Hurricane Earl to hit Puerto Rico
First in the Hurricane Earl projected path is Puerto Rico. According to ABC, the islands of Vieques and Culebra have been issued storm warnings. The storm has already caused damage in Antigua and caused flooding in the Leeward Islands. The Leewards are part of the Lesser Antilles, a large group of islands east of Puerto Rico and north of South America. The Leeward Islands include the U.S. Virgin Islands, which have experienced flooding due to Hurricane Earl. Hurricane warnings are in effect for the rest of the Leewards as well. It isn’t known what the extent of any Hurricane Earl Puerto Rico damage will be.
Hurricane Earl 2010 may hit U.S. coast
Currently, a Hurricane Earl projected path is unclear. The storm could easily become a Category Four. According to CNN, it is unknown whether the Hurricane Earl path will include the United States. However, it is projected that some of the effects of the storm will hit the shores of North Carolina by Labor Day weekend. It’s anticipated that North Carolina will experience large swells, and some ocean currents, but no major damage. However, Hurricane Earl 2010 might dissipate within days, or get worse and hit the Atlantic coast hard.
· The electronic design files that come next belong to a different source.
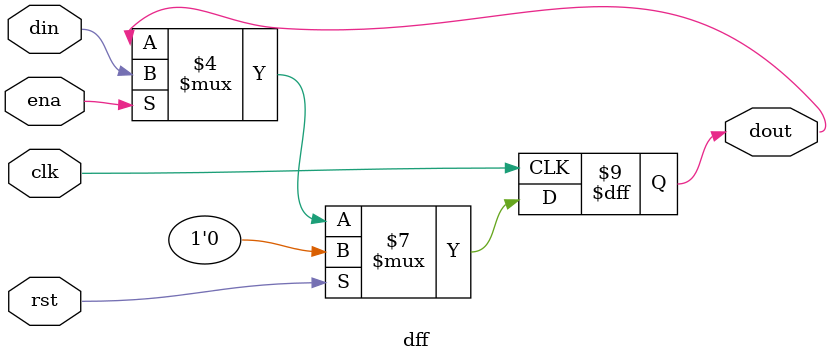
<source format=sv>

module dff
  (
   input      clk, rst, din, ena, ////din - data input, rst, ena - active high synchronus
   output reg dout ////dout - data output
   );
   
   always@(posedge clk)
     begin
	if(rst == 1'b1) 
          dout <= 1'b0;
	else begin
           if(ena == 1'b1) begin
	      dout <= din;
	   end
	end	
     end
   
endmodule

</source>
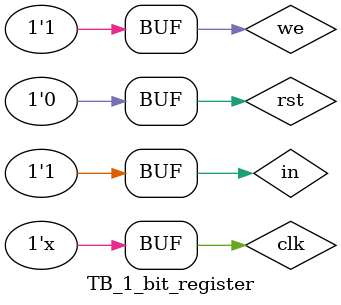
<source format=v>
`timescale 1ns / 1ps


module TB_1_bit_register;

	// Inputs
	reg in;
	reg rst;
	reg clk;
	reg we;

	// Outputs
	wire out;

	// Instantiate the Unit Under Test (UUT)
	one_bit_register uut (
		.in(in), 
		.out(out), 
		.rst(rst), 
		.clk(clk), 
		.we(we)
	);

	initial begin
		// Initialize Inputs
		in = 0;
		rst = 0;
		clk = 0;
		we = 0;

		// Wait 100 ns for global reset to finish
		#100;
        
		// Add stimulus here
in = 1;
		rst = 1;
		clk = 0;
		we = 0;
		#100;
		
		in = 1;
		rst = 0;
		clk = 0;
		we = 1;
		#100;
	end
      always #10clk=~clk;
endmodule


</source>
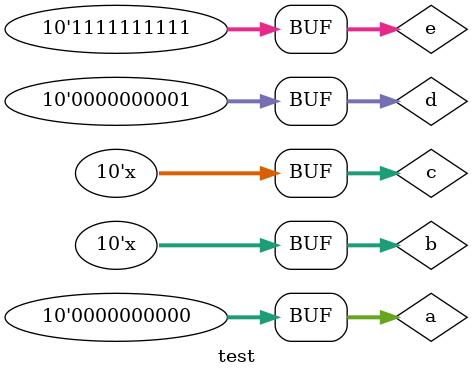
<source format=sv>

module test #(parameter size=10);
  logic [size-1:0]a,b,c,d,e;
  
  initial
  begin
    a='b0;
    b='bx;
    c='bz;
    d='b1;
    e='1;
  end
  
  initial 
  $monitor("a=%b | b=%b | c=%b | d=%b | e=%b ",a,b,c,d,e);  
endmodule
</source>
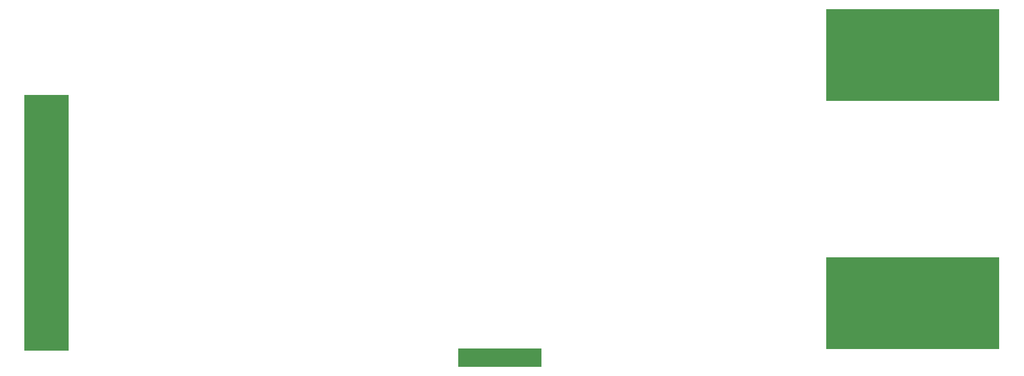
<source format=gko>
G04*
G04 #@! TF.GenerationSoftware,Altium Limited,Altium Designer,21.1.1 (26)*
G04*
G04 Layer_Color=16711935*
%FSLAX25Y25*%
%MOIN*%
G70*
G04*
G04 #@! TF.SameCoordinates,699B9FA1-69CE-4F8E-812B-AA759A78C5B1*
G04*
G04*
G04 #@! TF.FilePolarity,Positive*
G04*
G01*
G75*
%ADD168R,1.07047X0.57087*%
%ADD169R,0.27559X1.58465*%
%ADD170R,0.51181X0.11811*%
G36*
X324646Y355315D02*
X299843D01*
Y426181D01*
X324646D01*
Y355315D01*
D02*
G37*
D168*
X845256Y356260D02*
D03*
Y509803D02*
D03*
D169*
X311024Y406004D02*
D03*
D170*
X590551Y322835D02*
D03*
M02*

</source>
Hurricane Danielle downgraded
Hurricane Danielle, previously Tropical Storm Danielle, has begun to dissipate. There will likely be little more effect from that storm system than some wind and rain. However, the 2010 hurricane season isn’t over.
Hurricane Earl has become a Category Four hurricane. It has headed towards the coast of the United States. According to Fox News, the storm will briefly hit the coast, and then head back out to sea. Flooding is a major possibility and FEMA is mobilizing early.